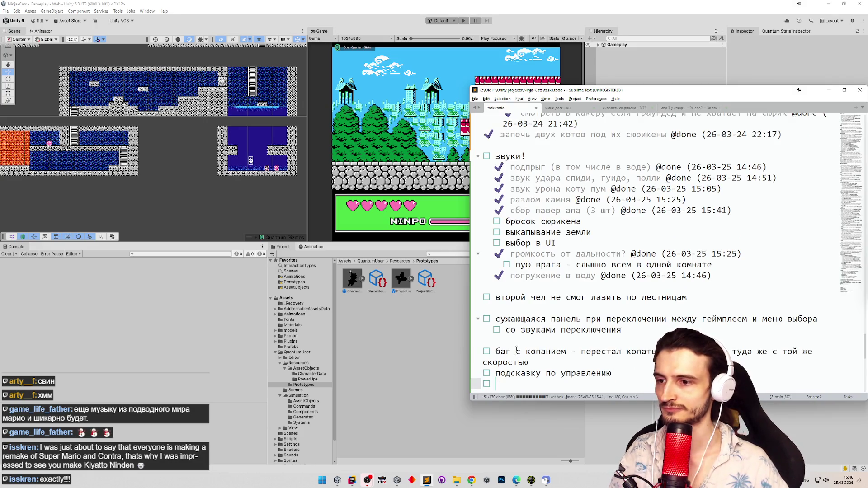
text(yfcnh)
key(BackSpace)
key(BackSpace)
key(BackSpace)
key(alt+shift)
text(на)
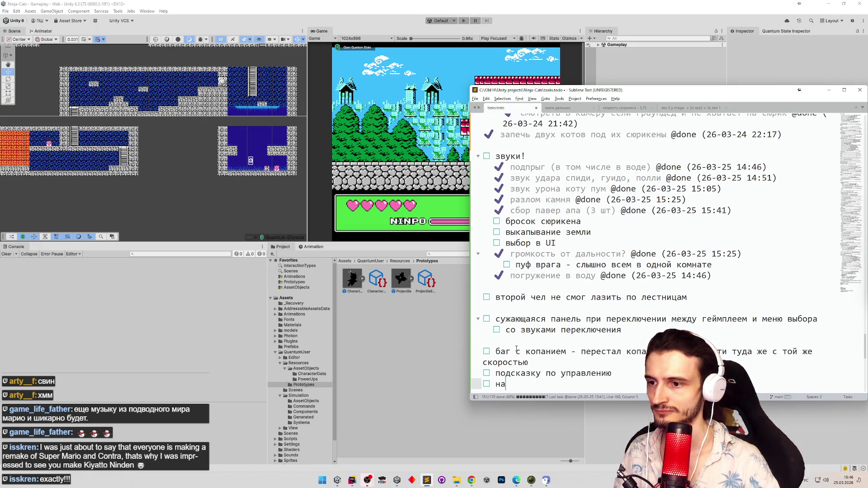
text(стройка громк)
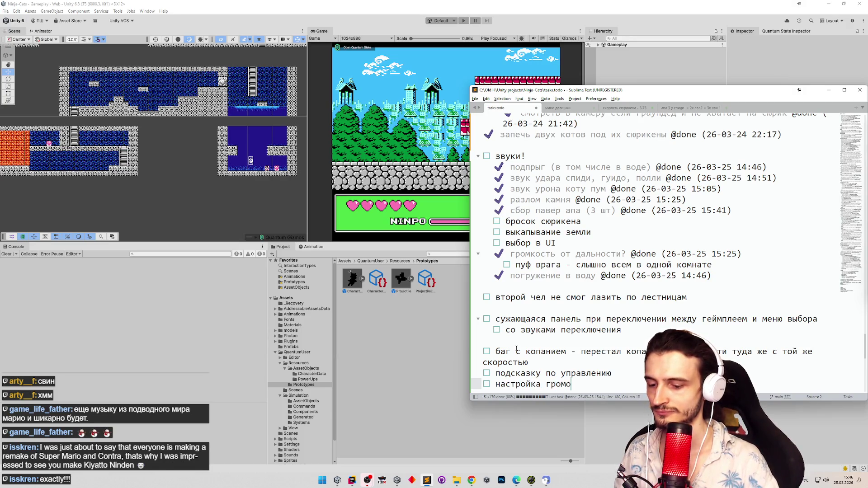
text(ости)
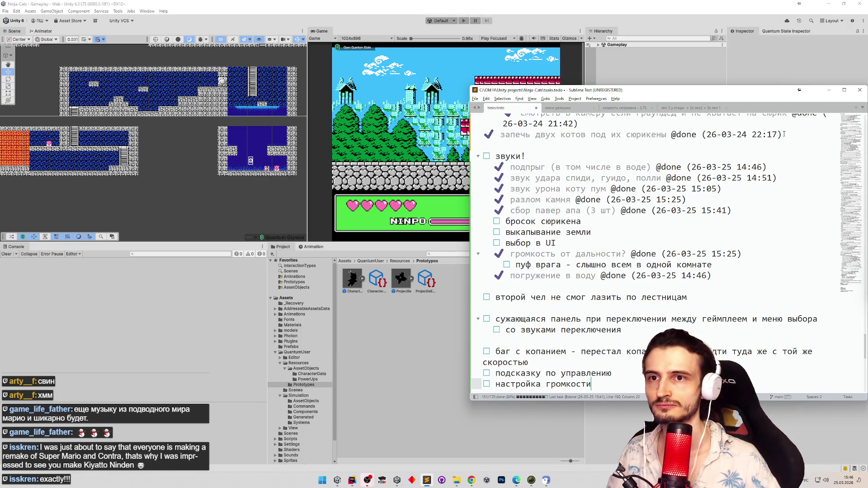
click(828, 90)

* * * *

Report every line of the material above in which "text" appears.

text(yfcnh)
text(на)
text(стройка громк)
text(ости)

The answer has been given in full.